PROBLEM STATEMENT ▸ Write out all of the lines below, exactly and completely.
Content starts
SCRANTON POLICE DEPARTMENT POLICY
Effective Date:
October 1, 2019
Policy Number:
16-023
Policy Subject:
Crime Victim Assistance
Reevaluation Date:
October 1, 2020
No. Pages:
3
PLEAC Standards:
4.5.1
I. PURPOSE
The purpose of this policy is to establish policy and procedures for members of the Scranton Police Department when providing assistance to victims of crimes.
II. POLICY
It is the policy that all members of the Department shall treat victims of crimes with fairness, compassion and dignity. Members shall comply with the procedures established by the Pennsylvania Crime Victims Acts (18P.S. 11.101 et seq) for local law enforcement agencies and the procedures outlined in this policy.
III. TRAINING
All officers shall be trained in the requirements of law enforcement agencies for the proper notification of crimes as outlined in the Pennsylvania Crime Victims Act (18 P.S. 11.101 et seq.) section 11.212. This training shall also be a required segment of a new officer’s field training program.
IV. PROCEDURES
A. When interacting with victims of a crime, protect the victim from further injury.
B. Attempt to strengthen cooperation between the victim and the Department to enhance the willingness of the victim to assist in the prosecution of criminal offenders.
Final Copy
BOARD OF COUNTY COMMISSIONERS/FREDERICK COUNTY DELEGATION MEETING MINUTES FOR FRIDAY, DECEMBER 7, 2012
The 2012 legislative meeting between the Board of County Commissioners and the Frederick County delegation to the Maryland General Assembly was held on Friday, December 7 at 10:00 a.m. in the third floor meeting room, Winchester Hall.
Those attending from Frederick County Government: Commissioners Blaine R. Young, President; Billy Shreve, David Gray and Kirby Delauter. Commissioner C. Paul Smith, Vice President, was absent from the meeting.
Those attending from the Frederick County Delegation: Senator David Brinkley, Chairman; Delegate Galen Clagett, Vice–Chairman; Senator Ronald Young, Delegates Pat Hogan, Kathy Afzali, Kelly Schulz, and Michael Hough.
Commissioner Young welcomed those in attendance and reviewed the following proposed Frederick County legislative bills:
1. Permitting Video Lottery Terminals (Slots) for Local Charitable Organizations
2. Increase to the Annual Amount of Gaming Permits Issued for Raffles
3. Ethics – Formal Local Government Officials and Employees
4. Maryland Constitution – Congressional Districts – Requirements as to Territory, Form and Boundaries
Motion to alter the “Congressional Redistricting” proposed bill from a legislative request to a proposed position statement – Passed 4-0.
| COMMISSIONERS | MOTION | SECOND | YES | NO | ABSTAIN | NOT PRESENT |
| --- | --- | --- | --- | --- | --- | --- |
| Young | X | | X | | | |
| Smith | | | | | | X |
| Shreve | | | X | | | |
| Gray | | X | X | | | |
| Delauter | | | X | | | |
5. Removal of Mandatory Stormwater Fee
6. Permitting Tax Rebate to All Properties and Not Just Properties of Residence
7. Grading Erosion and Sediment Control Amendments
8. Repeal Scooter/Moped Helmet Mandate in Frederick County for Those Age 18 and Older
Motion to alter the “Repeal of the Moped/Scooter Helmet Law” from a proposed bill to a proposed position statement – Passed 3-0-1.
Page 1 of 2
Content ends
EXERCISE RESPONSE ▸
SCRANTON POLICE DEPARTMENT POLICY
Effective Date:
October 1, 2019
Policy Number:
16-023
Policy Subject:
Crime Victim Assistance
Reevaluation Date:
October 1, 2020
No. Pages:
3
PLEAC Standards:
4.5.1
I. PURPOSE
The purpose of this policy is to establish policy and procedures for members of the Scranton Police Department when providing assistance to victims of crimes.
II. POLICY
It is the policy that all members of the Department shall treat victims of crimes with fairness, compassion and dignity. Members shall comply with the procedures established by the Pennsylvania Crime Victims Acts (18P.S. 11.101 et seq) for local law enforcement agencies and the procedures outlined in this policy.
III. TRAINING
All officers shall be trained in the requirements of law enforcement agencies for the proper notification of crimes as outlined in the Pennsylvania Crime Victims Act (18 P.S. 11.101 et seq.) section 11.212. This training shall also be a required segment of a new officer’s field training program.
IV. PROCEDURES
A. When interacting with victims of a crime, protect the victim from further injury.
B. Attempt to strengthen cooperation between the victim and the Department to enhance the willingness of the victim to assist in the prosecution of criminal offenders.
Final Copy
BOARD OF COUNTY COMMISSIONERS/FREDERICK COUNTY DELEGATION MEETING MINUTES FOR FRIDAY, DECEMBER 7, 2012
The 2012 legislative meeting between the Board of County Commissioners and the Frederick County delegation to the Maryland General Assembly was held on Friday, December 7 at 10:00 a.m. in the third floor meeting room, Winchester Hall.
Those attending from Frederick County Government: Commissioners Blaine R. Young, President; Billy Shreve, David Gray and Kirby Delauter. Commissioner C. Paul Smith, Vice President, was absent from the meeting.
Those attending from the Frederick County Delegation: Senator David Brinkley, Chairman; Delegate Galen Clagett, Vice–Chairman; Senator Ronald Young, Delegates Pat Hogan, Kathy Afzali, Kelly Schulz, and Michael Hough.
Commissioner Young welcomed those in attendance and reviewed the following proposed Frederick County legislative bills:
1. Permitting Video Lottery Terminals (Slots) for Local Charitable Organizations
2. Increase to the Annual Amount of Gaming Permits Issued for Raffles
3. Ethics – Formal Local Government Officials and Employees
4. Maryland Constitution – Congressional Districts – Requirements as to Territory, Form and Boundaries
Motion to alter the “Congressional Redistricting” proposed bill from a legislative request to a proposed position statement – Passed 4-0.
| COMMISSIONERS | MOTION | SECOND | YES | NO | ABSTAIN | NOT PRESENT |
| --- | --- | --- | --- | --- | --- | --- |
| Young | X | | X | | | |
| Smith | | | | | | X |
| Shreve | | | X | | | |
| Gray | | X | X | | | |
| Delauter | | | X | | | |
5. Removal of Mandatory Stormwater Fee
6. Permitting Tax Rebate to All Properties and Not Just Properties of Residence
7. Grading Erosion and Sediment Control Amendments
8. Repeal Scooter/Moped Helmet Mandate in Frederick County for Those Age 18 and Older
Motion to alter the “Repeal of the Moped/Scooter Helmet Law” from a proposed bill to a proposed position statement – Passed 3-0-1.
Page 1 of 2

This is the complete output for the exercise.